--- TRAVAIL À FAIRE ---
Poursuivez le texte consacré à l'explorateur Antonio Raimondi, en reprenant juste après sa dernière phrase.

--- EXTRAIT DU TEXTE ---
Raimondi, explorateur passionné

Un portrait de l’infatigable scientifique italien Antonio Raymondi, qui découvrit les Puyas raimondii, plantes produisant la plus grande inflorescence du monde.
Un portrait de l’infatigable scientifique italien Antonio Raymondi, qui découvrit les Puyas raimondii, plantes produisant la plus grande inflorescence du monde.
Si on ne sait que peu de choses sur la jeunesse de l’explorateur italien Antonio Raimondi (19 septembre 1826 - 27 octobre 1890), son intérêt pour la civilisation inca a toujours été très grand, ce qui orienta sa carrière vers ce pays bien loin de la botte italienne.

--- INFORMATIONS EXTRAITES ---

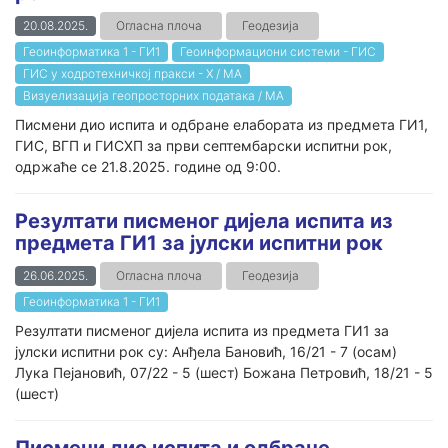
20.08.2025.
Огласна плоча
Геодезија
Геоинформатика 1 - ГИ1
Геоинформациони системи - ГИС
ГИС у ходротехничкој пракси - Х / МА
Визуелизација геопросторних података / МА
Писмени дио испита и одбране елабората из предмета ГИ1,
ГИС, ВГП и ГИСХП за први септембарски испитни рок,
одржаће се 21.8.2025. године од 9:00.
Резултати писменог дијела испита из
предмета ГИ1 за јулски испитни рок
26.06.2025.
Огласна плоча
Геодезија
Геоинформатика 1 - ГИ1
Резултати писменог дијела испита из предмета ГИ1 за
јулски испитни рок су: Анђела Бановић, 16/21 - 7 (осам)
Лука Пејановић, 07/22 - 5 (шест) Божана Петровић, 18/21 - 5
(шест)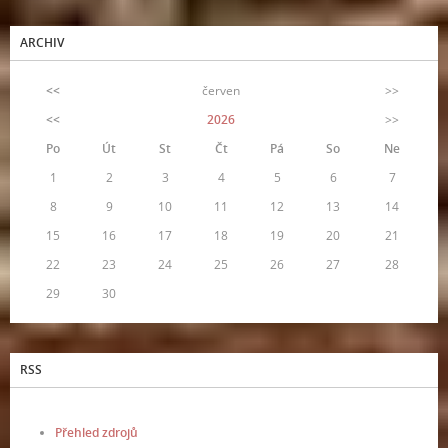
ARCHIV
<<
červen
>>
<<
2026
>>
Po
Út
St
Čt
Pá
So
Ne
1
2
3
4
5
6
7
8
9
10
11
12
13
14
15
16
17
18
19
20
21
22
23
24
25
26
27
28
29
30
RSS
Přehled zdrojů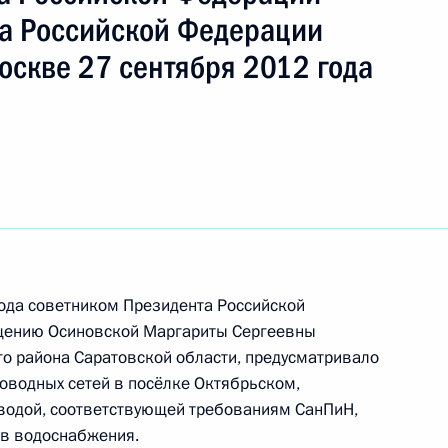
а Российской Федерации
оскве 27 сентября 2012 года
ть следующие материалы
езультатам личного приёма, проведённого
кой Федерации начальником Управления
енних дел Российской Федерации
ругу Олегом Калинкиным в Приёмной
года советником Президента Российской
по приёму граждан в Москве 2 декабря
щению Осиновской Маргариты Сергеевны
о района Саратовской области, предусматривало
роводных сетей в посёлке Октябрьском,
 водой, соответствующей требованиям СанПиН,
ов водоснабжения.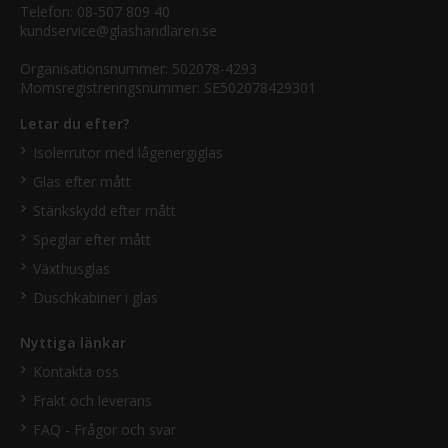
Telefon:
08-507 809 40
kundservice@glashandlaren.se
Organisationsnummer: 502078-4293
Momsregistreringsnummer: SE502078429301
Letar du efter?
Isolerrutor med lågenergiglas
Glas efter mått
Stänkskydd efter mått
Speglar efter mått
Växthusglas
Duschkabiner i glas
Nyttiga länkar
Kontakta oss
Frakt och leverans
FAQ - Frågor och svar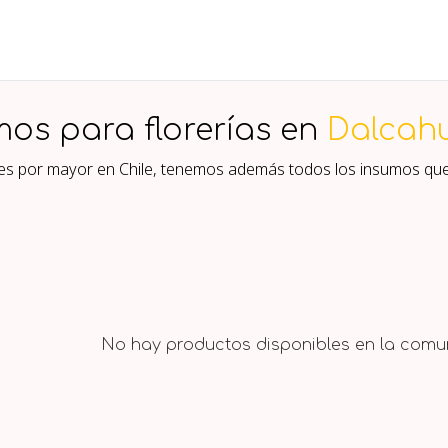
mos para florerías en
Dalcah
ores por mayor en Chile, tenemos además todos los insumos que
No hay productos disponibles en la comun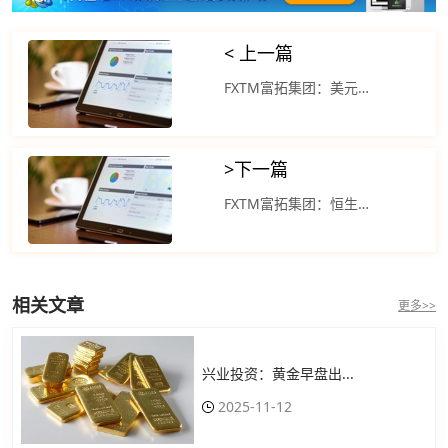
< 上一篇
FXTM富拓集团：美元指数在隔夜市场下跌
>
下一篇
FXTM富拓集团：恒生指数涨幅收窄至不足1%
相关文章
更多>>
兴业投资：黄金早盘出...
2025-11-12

--- RÉPONSE CI-DESSOUS ---
Il est arrivé le 28 juillet 1850 au port de Callao, à deux pas de la capitale Lima, où un médecin péruvien de renom lui ouvrit bien des portes. Dès qu’il en eut la possibilité, Raimondi partit en explorations dans les Andes, s’intéressant à tout, zoologie, botanique, coutumes, archéologie... Tout le passionnait, même la météorologie !
De la côte aux sommets andins, il était partout, étudiant les gisements de guano des îles Chincha, aussi bien que l’or et les métaux précieux des montagnes ; il traversa même les Andes pour sillonner la partie amazonienne du pays, notant tout, dessinant tout, dressant des cartes, des plans...
En 1869, il lève enfin le pied et se marie avec Adela Loli, une jeune femme originaire de la petite ville de Huaraz, au pied de la Cordillère Blanche (Huaraz est la Chamonix du Pérou). Il est vite père de trois enfants et doit calmer ses ardeurs d’explorateur vagabond pour subvenir aux besoins de sa famille (tout en continuant, comme il le peut) ses recherches, notamment, une fois revenu à Lima, à classer ses collections et ses documents.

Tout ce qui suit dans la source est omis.